DNA-dependent RNA polymerases from calf thymus tissue were solubilized and purified. Among seven chromatographically different forms of RNa polymerases obtained on DEAE-cellulose or DEAE-Sephadex chromatographies three subclasses of enzymes C were found. General enzymatic properties as: a moderate sensitivity to alpha-amanitin, divalent cation requirements, the preference for native DNA, efficient transcription of poly[d(A-T)], were similar to those described for C RNA polymerases from other sources. The molecular structures of CI, CII and CIII enzymes were indistinguishable; the enzymes were composed of two high molecular polypeptides 158,000 and 138,000 and several smaller subunits 99,000, 80,000, 78,500, 64,500, 52,000, 44,000, 32,000 and 24,000. Transcriptional activities of the chromatographically distinct forms of C polymerases were the same. The C enzymes exhibited striking affinity for homologous native A-T enriched DNA; Km values showed the greater number of binding and initiation sites localized in this template; therefore, A-T pairs are considered to be starter points for the transcription process catalysed by class C RNA polymerases.

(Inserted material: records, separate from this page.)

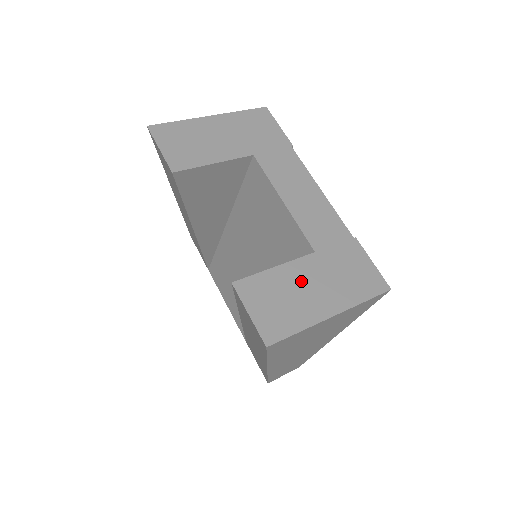
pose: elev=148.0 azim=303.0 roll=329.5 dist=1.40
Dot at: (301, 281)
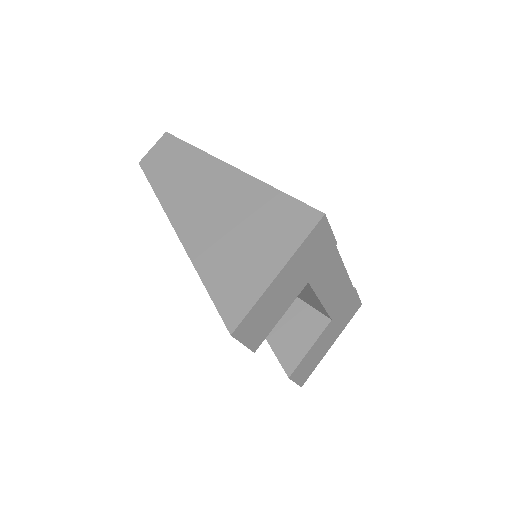
Dot at: (321, 344)
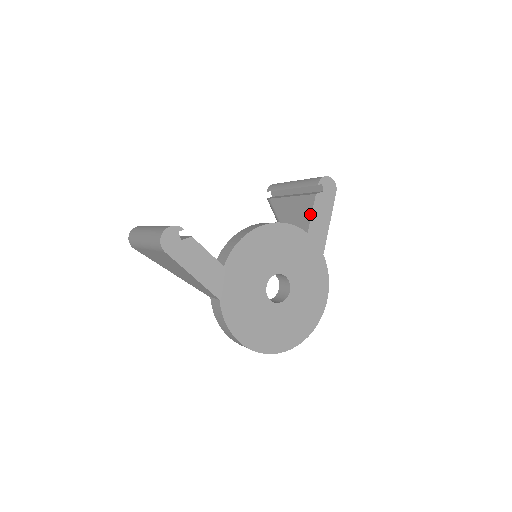
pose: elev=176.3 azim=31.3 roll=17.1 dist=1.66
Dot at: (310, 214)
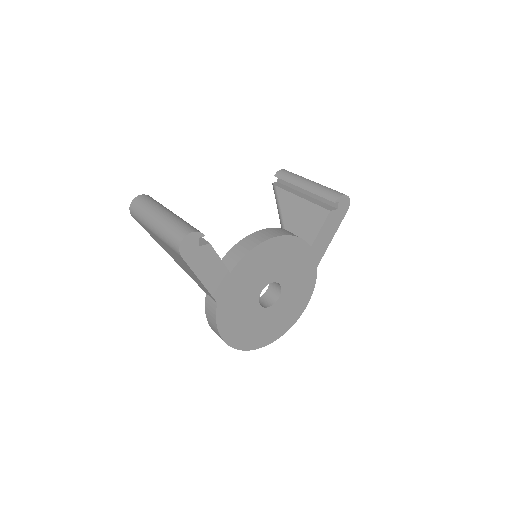
Dot at: (319, 229)
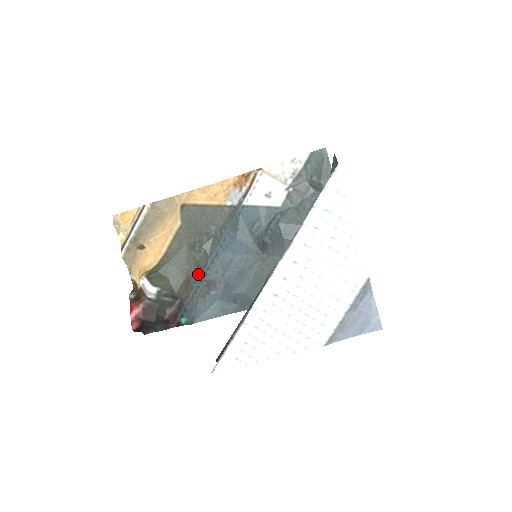
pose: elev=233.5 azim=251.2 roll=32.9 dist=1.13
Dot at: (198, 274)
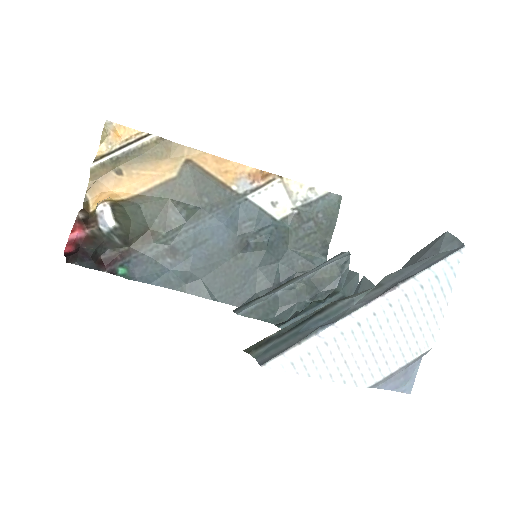
Dot at: (164, 234)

小牛胸腺组织中的依赖DNA的RNA聚合酶被溶解并纯化。在通过DEAE-纤维素或DEAE-葡聚糖凝胶色谱法获得的七种色谱不同形式的RNA聚合酶中,发现了三类酶C。其一般酶学性质,如对α-鹅膏蕈碱的中等敏感性、对二价阳离子的需求、对天然DNA的偏好、对聚[d(A-T)]的高效转录,与其他来源的C RNA聚合酶所描述的性质相似。CI、CII和CIII酶的分子结构无法区分;这些酶由两条高分子多肽158,000和138,000以及几个较小的亚基99,000、80,000、78,500、64,500、52,000、44,000、32,000和24,000组成。色谱上不同形式的C聚合酶的转录活性相同。C酶对同源的富含A-T的天然DNA表现出显著的亲和力;Km值表明该模板中存在更多的结合和起始位点;因此,A-T对被认为是C类RNA聚合酶催化的转录过程的起始点。